Palmer received the Navy Memorial Foundation’s Lone Sailor Award, along with Rep. Norm Dicks, D-Wash., Procter & Gamble CEO A.G. Lafley and the late steel magnate John McConnell. Also on hand at the National Building Museum: Roberta McCain, Tom Ridge, NBC’s Ann Curry and “The Bachelor” Andy Baldwin.
We caught up with Palmer earlier, after he had lunch with the other honorees at the Navy Memorial (yes, he drank his eponymous mixture of iced tea and lemonade).
“I could get in and the time was right,” he said of his decision to join the Coast Guard. He trained at Cape May, N.J., and stayed on to train new recruits, before transferring to Cleveland, where he ended his three years of service by traveling the district making IDs.
He won the U.S. Amateur Championship soon after he left the service, so he must have had plenty of time to practice while on duty, right? “My boss was a pretty good guy,” he said with a smile. “His father was the commandant. He was high on golf.”
We also couldn’t resist asking him which way his beloved Pennsylvania, a key swing state, would go on November 4. “It’s very important,” he said coyly. “I hope they go the right way.”
We think we know what he meant. Although he’s donated to Republicans and Democrats in the past, he did cut a check to John McCain this past June for $1,000.
According to Dicks, Palmer’s got a few opinions, too. At lunch, Dicks said that Palmer expressed his desire for a year of compulsory national service for every young adult.

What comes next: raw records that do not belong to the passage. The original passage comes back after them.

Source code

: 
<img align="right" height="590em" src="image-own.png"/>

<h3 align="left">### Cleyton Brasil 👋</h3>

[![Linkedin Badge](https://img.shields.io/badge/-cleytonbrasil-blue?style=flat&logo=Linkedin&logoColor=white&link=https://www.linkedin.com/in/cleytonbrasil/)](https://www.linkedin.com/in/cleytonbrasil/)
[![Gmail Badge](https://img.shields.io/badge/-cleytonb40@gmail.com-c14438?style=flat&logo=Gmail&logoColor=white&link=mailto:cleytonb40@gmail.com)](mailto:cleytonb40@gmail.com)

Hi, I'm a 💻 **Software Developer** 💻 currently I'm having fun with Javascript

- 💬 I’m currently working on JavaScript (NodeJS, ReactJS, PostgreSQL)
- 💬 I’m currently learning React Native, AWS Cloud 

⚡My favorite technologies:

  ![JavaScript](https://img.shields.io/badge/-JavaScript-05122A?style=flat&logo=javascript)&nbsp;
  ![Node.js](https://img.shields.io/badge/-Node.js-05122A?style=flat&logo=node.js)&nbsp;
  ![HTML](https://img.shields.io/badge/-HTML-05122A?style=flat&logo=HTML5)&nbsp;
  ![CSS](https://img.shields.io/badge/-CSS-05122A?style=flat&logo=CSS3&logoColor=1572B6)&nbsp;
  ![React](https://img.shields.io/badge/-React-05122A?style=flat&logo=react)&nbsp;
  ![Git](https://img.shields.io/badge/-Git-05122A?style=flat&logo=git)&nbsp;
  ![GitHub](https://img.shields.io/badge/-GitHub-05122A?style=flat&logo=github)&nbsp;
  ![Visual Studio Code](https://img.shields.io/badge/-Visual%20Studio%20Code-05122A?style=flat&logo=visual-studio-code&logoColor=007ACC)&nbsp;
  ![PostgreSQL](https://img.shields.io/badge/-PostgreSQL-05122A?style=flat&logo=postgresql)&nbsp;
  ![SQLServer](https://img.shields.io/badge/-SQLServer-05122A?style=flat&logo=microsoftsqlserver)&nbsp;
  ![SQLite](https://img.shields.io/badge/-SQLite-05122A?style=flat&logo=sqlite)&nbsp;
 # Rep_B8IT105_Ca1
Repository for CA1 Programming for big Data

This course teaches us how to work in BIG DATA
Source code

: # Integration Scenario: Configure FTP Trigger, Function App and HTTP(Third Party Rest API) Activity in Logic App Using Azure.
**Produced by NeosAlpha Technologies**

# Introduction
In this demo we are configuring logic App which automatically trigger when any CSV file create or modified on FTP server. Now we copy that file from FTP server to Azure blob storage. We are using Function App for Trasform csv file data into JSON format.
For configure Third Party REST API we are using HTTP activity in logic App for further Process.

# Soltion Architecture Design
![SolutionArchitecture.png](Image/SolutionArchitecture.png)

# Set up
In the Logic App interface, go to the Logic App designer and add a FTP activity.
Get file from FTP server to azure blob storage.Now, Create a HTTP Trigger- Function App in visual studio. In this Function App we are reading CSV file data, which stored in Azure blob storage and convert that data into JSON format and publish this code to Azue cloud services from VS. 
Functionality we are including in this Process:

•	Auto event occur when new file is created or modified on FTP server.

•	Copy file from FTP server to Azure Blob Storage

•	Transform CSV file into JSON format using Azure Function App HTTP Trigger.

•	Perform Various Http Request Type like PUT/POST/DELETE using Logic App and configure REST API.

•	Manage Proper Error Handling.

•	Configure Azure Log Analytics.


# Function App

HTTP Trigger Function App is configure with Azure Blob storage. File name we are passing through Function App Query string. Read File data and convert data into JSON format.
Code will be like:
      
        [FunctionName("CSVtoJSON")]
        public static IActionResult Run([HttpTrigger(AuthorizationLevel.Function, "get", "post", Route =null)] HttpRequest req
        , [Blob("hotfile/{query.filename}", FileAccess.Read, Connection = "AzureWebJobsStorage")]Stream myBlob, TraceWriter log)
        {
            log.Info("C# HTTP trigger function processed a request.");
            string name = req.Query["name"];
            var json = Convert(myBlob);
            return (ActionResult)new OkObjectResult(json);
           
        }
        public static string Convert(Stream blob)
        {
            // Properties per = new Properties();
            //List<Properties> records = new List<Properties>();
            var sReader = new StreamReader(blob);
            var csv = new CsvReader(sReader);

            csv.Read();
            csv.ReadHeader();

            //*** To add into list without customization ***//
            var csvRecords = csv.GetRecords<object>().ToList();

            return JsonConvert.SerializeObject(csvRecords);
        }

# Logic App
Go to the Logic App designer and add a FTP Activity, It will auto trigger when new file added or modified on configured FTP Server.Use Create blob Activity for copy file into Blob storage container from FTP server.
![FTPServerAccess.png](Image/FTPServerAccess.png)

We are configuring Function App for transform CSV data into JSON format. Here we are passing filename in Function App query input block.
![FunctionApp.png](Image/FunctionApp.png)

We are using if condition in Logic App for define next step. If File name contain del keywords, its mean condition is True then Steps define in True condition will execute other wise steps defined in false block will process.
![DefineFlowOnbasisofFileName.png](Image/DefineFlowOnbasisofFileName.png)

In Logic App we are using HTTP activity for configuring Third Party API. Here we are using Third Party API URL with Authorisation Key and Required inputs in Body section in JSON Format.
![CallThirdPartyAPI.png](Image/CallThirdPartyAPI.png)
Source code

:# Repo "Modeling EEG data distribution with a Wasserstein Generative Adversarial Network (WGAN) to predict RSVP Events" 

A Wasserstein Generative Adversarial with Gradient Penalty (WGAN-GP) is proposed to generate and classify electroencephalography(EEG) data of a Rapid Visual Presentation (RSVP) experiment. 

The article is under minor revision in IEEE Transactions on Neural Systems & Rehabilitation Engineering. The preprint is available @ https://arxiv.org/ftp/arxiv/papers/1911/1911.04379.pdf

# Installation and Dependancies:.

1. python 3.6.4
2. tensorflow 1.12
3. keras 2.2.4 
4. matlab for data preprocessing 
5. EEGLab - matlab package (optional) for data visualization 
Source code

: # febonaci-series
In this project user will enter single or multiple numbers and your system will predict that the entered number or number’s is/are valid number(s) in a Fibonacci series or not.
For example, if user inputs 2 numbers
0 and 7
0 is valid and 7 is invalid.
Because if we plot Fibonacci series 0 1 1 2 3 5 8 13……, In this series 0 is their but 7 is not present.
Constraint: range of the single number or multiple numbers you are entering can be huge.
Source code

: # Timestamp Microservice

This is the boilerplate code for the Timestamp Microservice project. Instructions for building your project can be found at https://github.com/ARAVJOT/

As for Dicks himself, he didn’t serve in the Navy, but his father did, and he’s been representing the Washington State naval bases and shipyards for 32 years. He told us why his first feelings about the Navy weren’t quite so warm. When he was a star linebacker at the University of Washington in the early 60s, he said, Navy beat them 15-14 on a last-second field goal “and cost us the national championship.”